**To do:** Only the count is needed. Count the lines below with the word "MemWrite" in them.
======== Extracted information ========
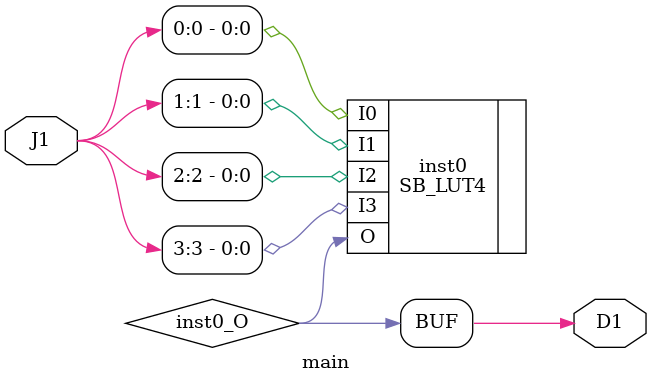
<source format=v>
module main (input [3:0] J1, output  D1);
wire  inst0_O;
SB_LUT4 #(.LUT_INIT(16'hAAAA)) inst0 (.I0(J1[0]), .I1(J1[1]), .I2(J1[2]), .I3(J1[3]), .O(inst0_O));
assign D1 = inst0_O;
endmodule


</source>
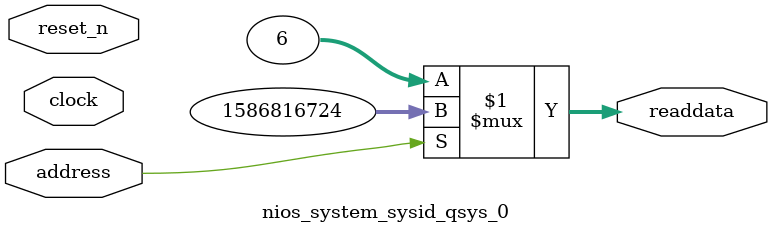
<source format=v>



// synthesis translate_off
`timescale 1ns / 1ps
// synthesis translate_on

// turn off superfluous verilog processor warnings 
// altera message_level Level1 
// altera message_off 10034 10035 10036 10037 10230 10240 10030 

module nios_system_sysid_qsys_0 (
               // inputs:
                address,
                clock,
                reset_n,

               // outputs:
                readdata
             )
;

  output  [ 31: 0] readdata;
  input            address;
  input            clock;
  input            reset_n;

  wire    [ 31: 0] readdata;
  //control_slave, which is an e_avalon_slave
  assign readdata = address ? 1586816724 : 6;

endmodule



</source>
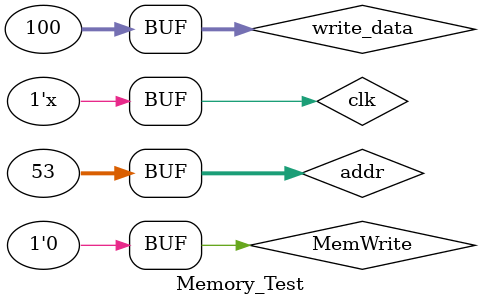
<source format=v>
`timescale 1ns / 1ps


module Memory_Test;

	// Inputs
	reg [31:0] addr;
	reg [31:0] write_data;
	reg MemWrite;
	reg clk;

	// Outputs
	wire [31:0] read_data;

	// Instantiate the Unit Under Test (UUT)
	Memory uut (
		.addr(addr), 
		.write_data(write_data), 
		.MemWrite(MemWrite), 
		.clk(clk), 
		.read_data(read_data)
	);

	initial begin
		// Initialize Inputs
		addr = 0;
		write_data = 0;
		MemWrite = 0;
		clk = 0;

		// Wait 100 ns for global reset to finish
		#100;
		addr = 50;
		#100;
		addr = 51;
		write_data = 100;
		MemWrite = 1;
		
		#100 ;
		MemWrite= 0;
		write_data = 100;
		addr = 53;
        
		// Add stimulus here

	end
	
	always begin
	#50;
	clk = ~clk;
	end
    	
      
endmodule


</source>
========
**Answer space:** 5